Die Wahrheit ist: die Welt war und ist und bleibt wohl für alle Zeiten undurchdringlich. Alle, die etwas anderes behaupten, lügen. Natürlich machen diese Lügen Spaß. Sie ermöglichen uns vermeintliche Strukturen zu erkennen (wo keine sind) und dem Ganzen so etwas wie einen Sinn abzugewinnen (wo keiner ist). Das fängt schon bei der Akademisierung von Wissen oder der Historisierung von Zeit an, aber es geht natürlich auch weitaus banaler. Zum Beispiel mit Shakespeare-Dramen. Oder, um post-modern zu bleiben, mit Superhelden-Comics und Popcorn-Blockbustern, sowie mit der gerade wuchernden Maximalisierung aus beiden, dem Superhelden-Blockbuster. Man maximiert darin nichts anderes als Lügen, und das bis zum Exzess. Es gibt da alles in Hochprozentig: gut, böse, Erkenntnis, Kampf, Sieg/Niederlage, und weitere statische, sich klar voneinander abgrenzende … Dinge. Diese lösen beim Zuschauen entweder maximalen Spaß aus oder führen, wie nach einem Überkopf-Schleuderspektakel auf dem Jahrmarkt, zum Erbrechen. Die Lügen, sie schmecken nicht immer.

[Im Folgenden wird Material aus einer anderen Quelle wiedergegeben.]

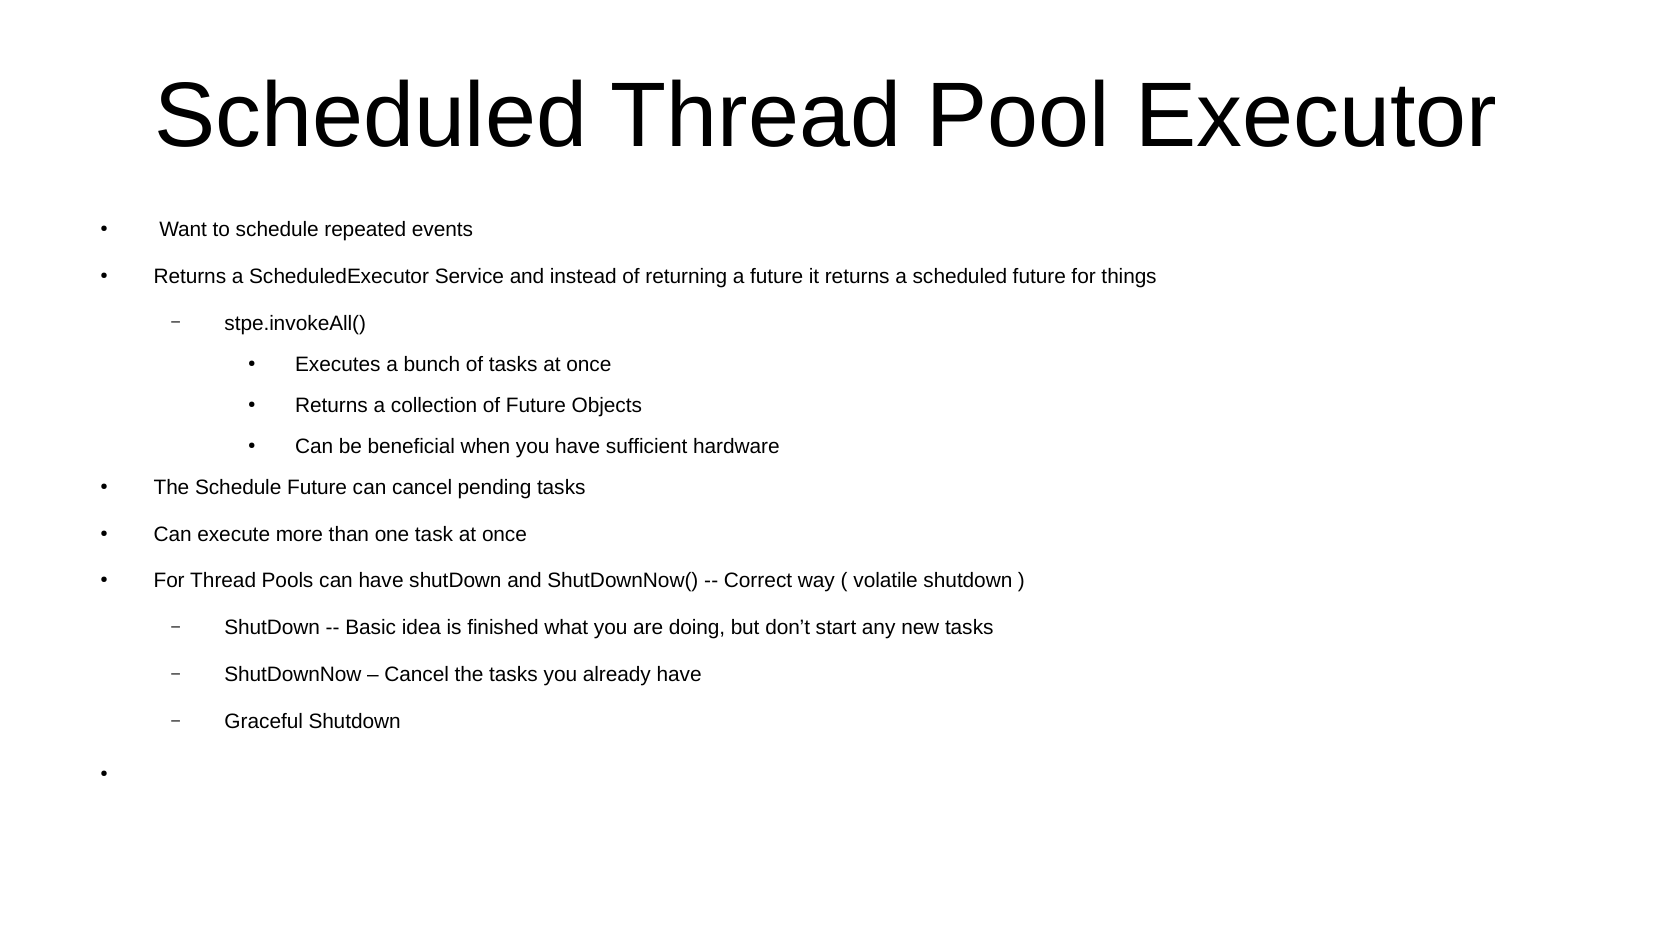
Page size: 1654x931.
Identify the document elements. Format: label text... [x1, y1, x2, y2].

title Scheduled Thread Pool Executor [82, 37, 1571, 193]
list Want to schedule repeated events Returns a ScheduledExecutor Service and instead of returning a future it returns a scheduled future for things stpe.invokeAll() Executes a bunch of tasks at once Returns a collection of Future Objects Can be beneficial when you have sufficient hardware The Schedule Future can cancel pending tasks Can execute more than one task at once For Thread Pools can have shutDown and ShutDownNow() -- Correct way ( volatile shutdown ) ShutDown -- Basic idea is finished what you are doing, but don’t start any new tasks ShutDownNow – Cancel the tasks you already have Graceful Shutdown [82, 217, 1613, 901]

Das hat natürlich nicht direkt etwas mit Enki Bilals vorliegendem Band zu tun, aber indirekt irgendwie schon. Nicht zu lügen würde ja bedeuten, anzuerkennen, dass der Kaiser nackt ist und wir keine Ahnung haben und nur so umhertreiben und dahinmorphen. Die Welt um uns ebenfalls. Es würde bedeuten, dass man der Neigung, Mensch, Ideen und Welt an endgültigen Idealformen zu messen, widersteht und anerkennt, dass alles im Dazwischen und im Übergang dahinfließt. Diese ständige Fluktuation an Bedeutung ist es, die dieser Comic gekonnt (und ganz und gar beabsichtigt) auslotet. Ein mutiges, verrücktes Unterfangen.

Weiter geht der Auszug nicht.